Brian Caffo Shares His Impression of the Massive Datasets Opening Workshop

The following post is from Brian Caffo, Associate Professor, Department of Biostatistics at the Johns Bloomberg Hopkins School of Public Health at Johns Hopkins University. He recently attended the opening workshop for the Massive Datasets Program.

Close up of Brian Caffo

Brian Caffo, Johns Hopkins University. Photo by Jay VanRensselaer.

SAMSI’s opening workshop for its Massive Datasets program was a resounding success. It brought together applied mathematicians, computer scientists and statisticians of various stripes together to self organize into likely fruitful collaborations. The conference included many talks and panels on methods developments and applications for analyzing large data sets. The conference was absolutely top notch. The speakers and organizers should be applauded.

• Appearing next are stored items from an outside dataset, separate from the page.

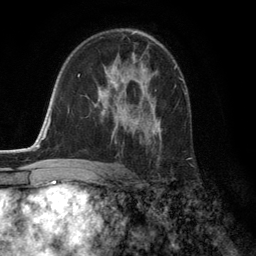
Breast MRI (dynamic contrast-enhanced), one axial slice; slice 78 of 134 in the series (ordered by position); cropped to one breast; dynamic contrast-enhanced series, time point 2 of 6 at this slice position (early post-contrast); 3 T; TE 2.8 ms, TR 7.3 ms; 256 × 256 image matrix, field of view 180 × 180 mm. Female patient.
Outlined on this slice (semi-automatically segmented with operator editing):
- enhancing-tissue mask used for the functional tumour volume (all voxels passing the contrast-enhancement thresholds inside the analysis volume; usually the tumour): bounding box [x1, y1, x2, y2] px = [99, 68, 162, 159]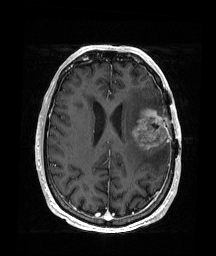
Brain MRI from a brain-tumour surgery series, one axial slice. Position 71 of 176 along the scan axis. T1-weighted post-contrast. 216 × 256 image matrix. Case-level facts recorded for this patient, not image findings: histopathology: Glioblastoma; WHO grade: 4; IDH mutation: no.
Outlined on this slice (manually delineated by an expert):
- tumour: box from (x=132, y=108) to (x=168, y=152) px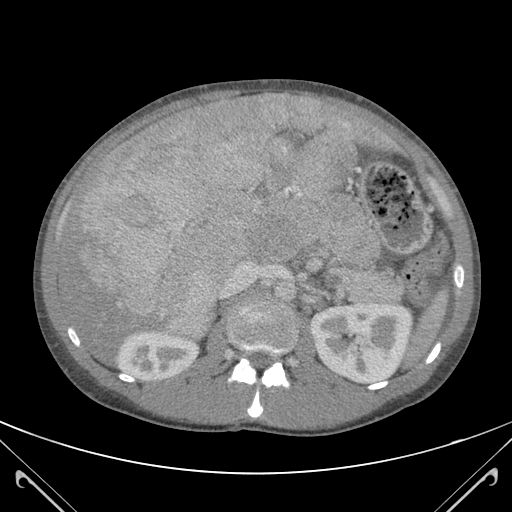
Contrast-enhanced abdominal CT (liver protocol), one axial slice. Slice 68 of 118 in the series (ordered by position). 120 kVp. Soft-tissue window (W 400 / L 40 HU). 3 mm slice thickness. 512 × 512 image matrix, field of view 380 × 380 mm. Case-level facts recorded for this patient, not image findings: diagnosis: hepatocellular carcinoma (patient treated with transarterial chemoembolisation; whether this scan precedes or follows treatment is not stated here); TNM stage (as recorded): Stage-IIIB; Child-Pugh class: A.
Structures marked on this image (semi-automatic segmentation, software-assisted and operator-edited):
- abdominal aorta: bounding box <275,279,297,302> (left, top, right, bottom; pixels)
- liver parenchyma outside the tumour (the mass and vessels are separate outlines, so this box may not span the whole liver): <58,94,376,359>
- mass: <63,96,368,337>
- portal vein: <220,168,358,299>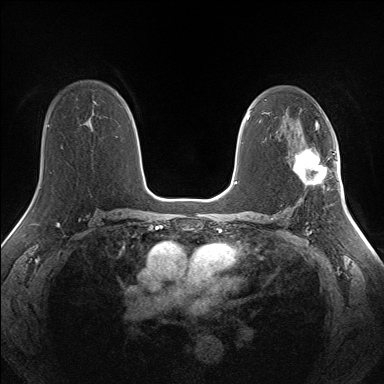
Breast MRI (dynamic contrast-enhanced), one axial slice; dynamic contrast-enhanced series, time point 2 of 7 at this slice position (early post-contrast); 1.5 T; TE 1.5 ms, TR 5 ms; 1.3 mm slice thickness; 384 × 384 image matrix. Female patient.
Structures marked on this image (semi-automatic segmentation, software-assisted and operator-edited):
- enhancing-tissue mask used for the functional tumour volume (all voxels passing the contrast-enhancement thresholds inside the analysis volume; usually the tumour): bounding box <292,149,335,185> (left, top, right, bottom; pixels)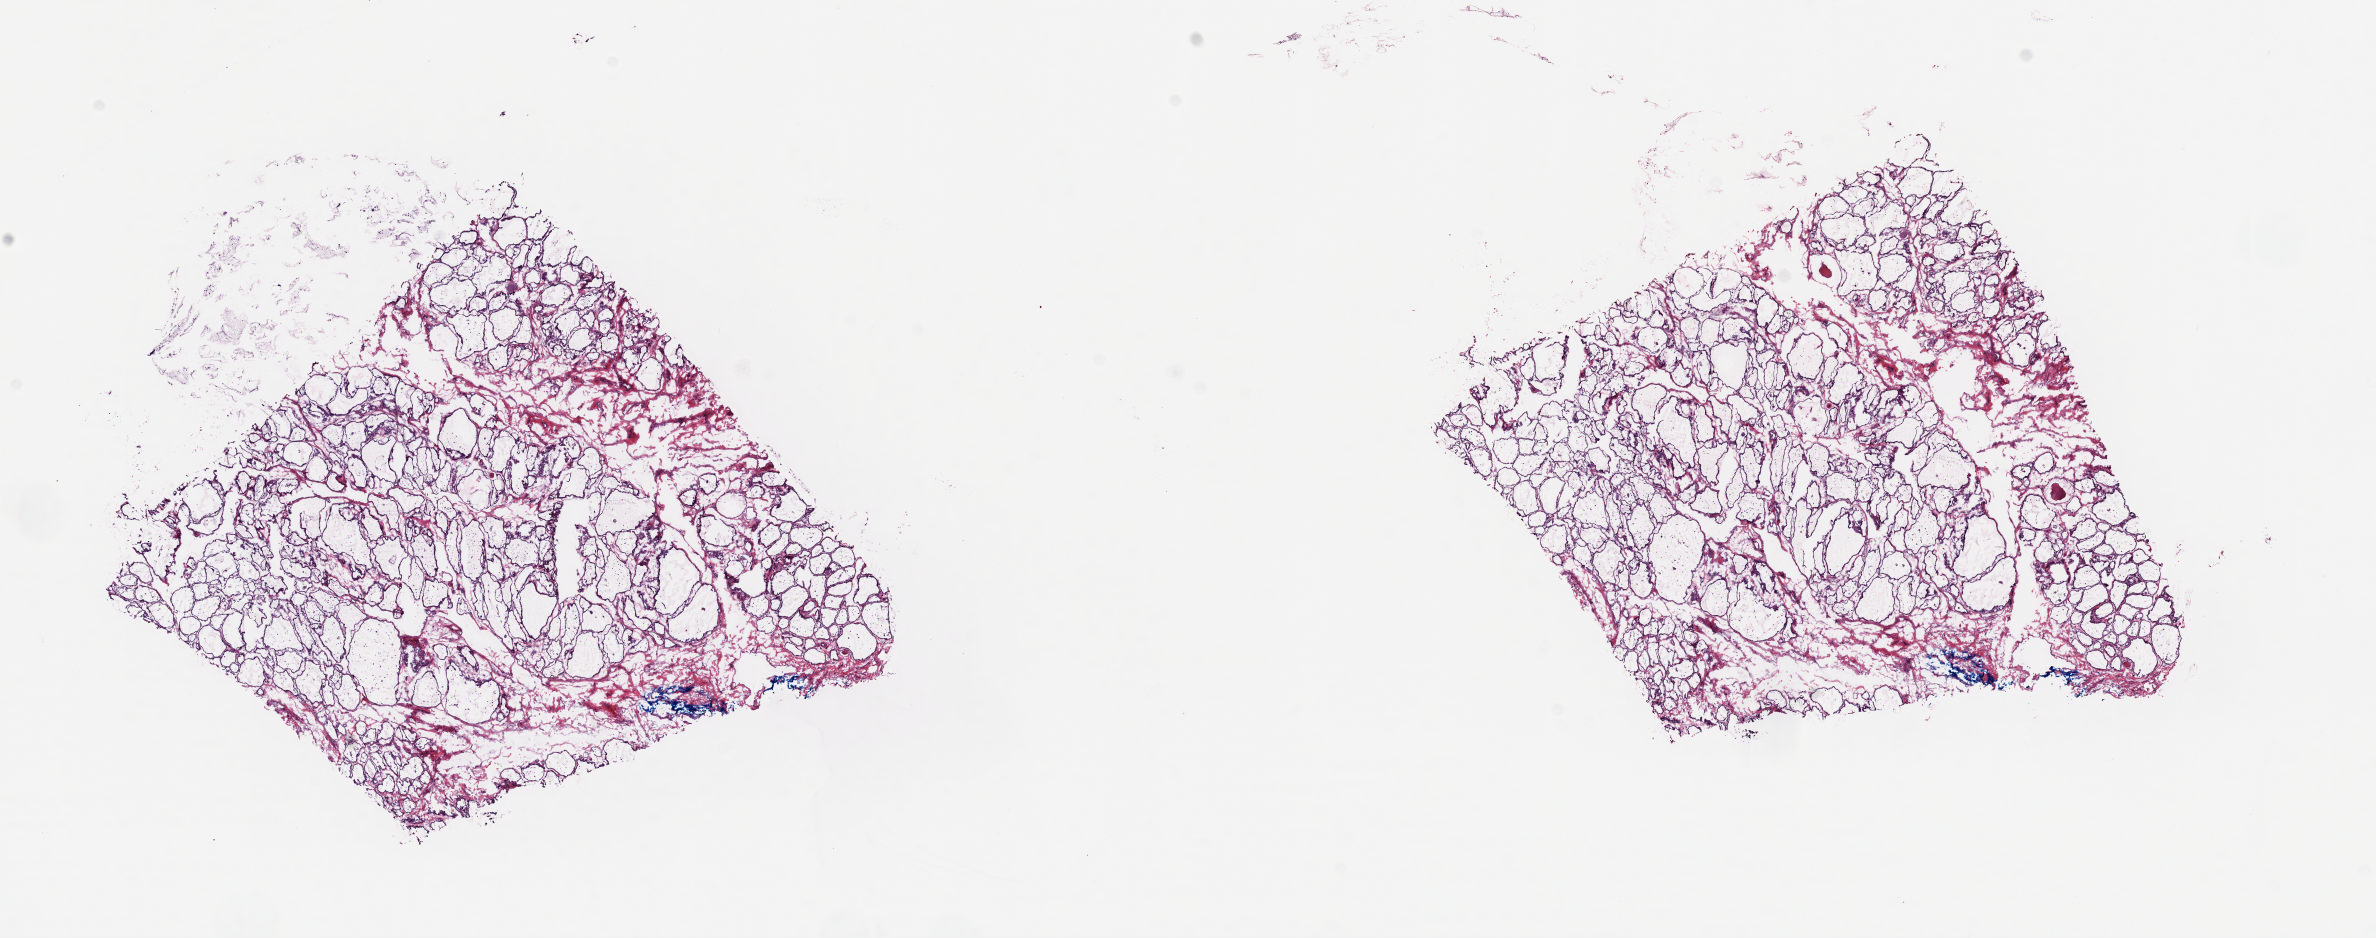
Digitized Hematoxylin and eosin (H&E) stained tissue section (whole slide), low-resolution overview of the scanned area, about 18.8 x 7.4 mm (slide scanned at 20x), frozen section from the top of the tissue portion, thyroid, solid tissue normal (non-tumour tissue) sample. Male, age 70 years at initial diagnosis. Slide review estimates, as recorded: tumour cells 0%, tumour nuclei 0%.
This section: solid tissue normal (non-tumour) sample from the same patient. Patient diagnosis: Papillary carcinoma, columnar cell (thyroid gland).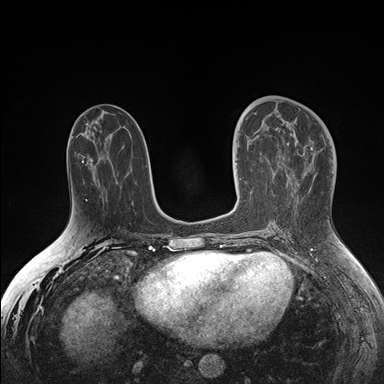
Breast MRI (dynamic contrast-enhanced), one axial slice. Slice 74 of 176 in the series (ordered by position). Dynamic contrast-enhanced series, time point 2 of 7 at this slice position (early post-contrast). 1.5 T. TE 1.5 ms, TR 4.1 ms. 1.1 mm slice thickness. 384 × 384 image matrix, field of view 340 × 340 mm. Female patient.
Structures marked on this image (semi-automatic segmentation, software-assisted and operator-edited):
- enhancing-tissue mask used for the functional tumour volume (all voxels passing the contrast-enhancement thresholds inside the analysis volume; usually the tumour): bounding box <238,125,264,180> (left, top, right, bottom; pixels)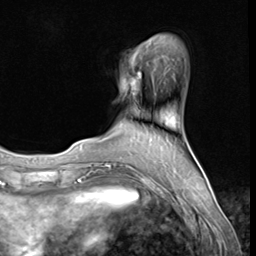
Breast MRI (dynamic contrast-enhanced), one axial slice; position 15 of 64 along the scan axis; cropped to one breast; dynamic contrast-enhanced series, time point 2 of 9 at this slice position (early post-contrast); 3 T; TE 1.5 ms, TR 4.7 ms; 2.5 mm slice thickness; 256 × 256 image matrix. Female patient.
Structures marked on this image (semi-automatically segmented with operator editing):
- enhancing-tissue mask used for the functional tumour volume (all voxels passing the contrast-enhancement thresholds inside the analysis volume; usually the tumour): bounding box [x1, y1, x2, y2] px = [132, 72, 141, 95]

To stop this blog post from being an entirely congratulatory exercise, however, I’d like to raise some points of discussion for the relevant fields.  It was inescapable to notice that a prevailing style of methodology research exists from the talks at SAMSI. Particularly, researchers search for the core elements of commonality in massive data set problems and go after them with general solutions that would apply across settings.  The goal is then new methodology that applies broadly. This has been the model for statistics, applied mathematics and computer science for quite some time.

My question is, “Is this model sufficient for the challenge of big data?” An alternative strategy would be to focus on specific big data problems. The concern being that when focusing on the general, interesting specific aspects of a unique large data set get lost. So, for example, instead of worrying about general theory, such as computational orders of magnitude, asymptotics and optimality,  worrying about successfully fitting meaningful models on giant benchmark data sets that serve as rallying points. My guess, is that this strategy might serve better for bringing researchers together to work collaboratively, or even competitively towards common goals.

These points notwithstanding it was a great conference.  My experience probably mirrored others in that I learned quite a bit, got a chance to catch up with friends and got to meet great researchers that will likely result in collaborations.